▶ **AIM OF THE EXERCISE**:
List each line of the records that contains the word "CONDITION".

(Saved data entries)
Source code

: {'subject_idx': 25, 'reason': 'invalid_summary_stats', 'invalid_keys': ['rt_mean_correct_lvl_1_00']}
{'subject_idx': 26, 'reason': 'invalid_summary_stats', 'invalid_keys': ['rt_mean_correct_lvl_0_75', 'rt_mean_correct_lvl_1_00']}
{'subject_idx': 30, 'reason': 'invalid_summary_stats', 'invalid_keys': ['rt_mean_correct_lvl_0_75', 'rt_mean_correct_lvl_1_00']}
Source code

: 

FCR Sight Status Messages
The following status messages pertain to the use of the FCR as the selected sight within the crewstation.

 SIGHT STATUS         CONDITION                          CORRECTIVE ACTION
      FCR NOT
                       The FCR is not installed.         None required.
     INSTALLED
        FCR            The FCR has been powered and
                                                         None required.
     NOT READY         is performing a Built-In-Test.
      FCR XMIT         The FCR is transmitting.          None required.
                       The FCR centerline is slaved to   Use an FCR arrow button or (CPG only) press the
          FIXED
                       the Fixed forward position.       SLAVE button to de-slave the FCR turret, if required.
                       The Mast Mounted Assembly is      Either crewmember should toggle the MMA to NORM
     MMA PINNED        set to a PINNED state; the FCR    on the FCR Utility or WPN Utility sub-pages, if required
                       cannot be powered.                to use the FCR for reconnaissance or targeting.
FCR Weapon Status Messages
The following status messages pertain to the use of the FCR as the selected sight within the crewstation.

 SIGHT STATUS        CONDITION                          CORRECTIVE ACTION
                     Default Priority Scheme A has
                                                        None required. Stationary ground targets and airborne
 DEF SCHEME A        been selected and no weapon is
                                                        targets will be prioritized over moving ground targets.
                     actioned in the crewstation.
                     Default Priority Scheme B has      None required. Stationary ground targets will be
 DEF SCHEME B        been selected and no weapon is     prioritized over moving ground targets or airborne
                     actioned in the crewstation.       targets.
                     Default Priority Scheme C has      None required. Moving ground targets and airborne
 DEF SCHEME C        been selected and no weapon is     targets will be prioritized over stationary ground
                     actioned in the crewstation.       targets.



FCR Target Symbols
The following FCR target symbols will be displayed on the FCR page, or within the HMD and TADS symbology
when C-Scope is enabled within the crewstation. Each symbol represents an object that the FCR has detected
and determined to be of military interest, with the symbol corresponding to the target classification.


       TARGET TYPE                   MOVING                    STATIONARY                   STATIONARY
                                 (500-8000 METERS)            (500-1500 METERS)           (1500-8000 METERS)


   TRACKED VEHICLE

▶ **ANSWER TO THIS EXERCISE**:
 SIGHT STATUS         CONDITION                          CORRECTIVE ACTION
 SIGHT STATUS        CONDITION                          CORRECTIVE ACTION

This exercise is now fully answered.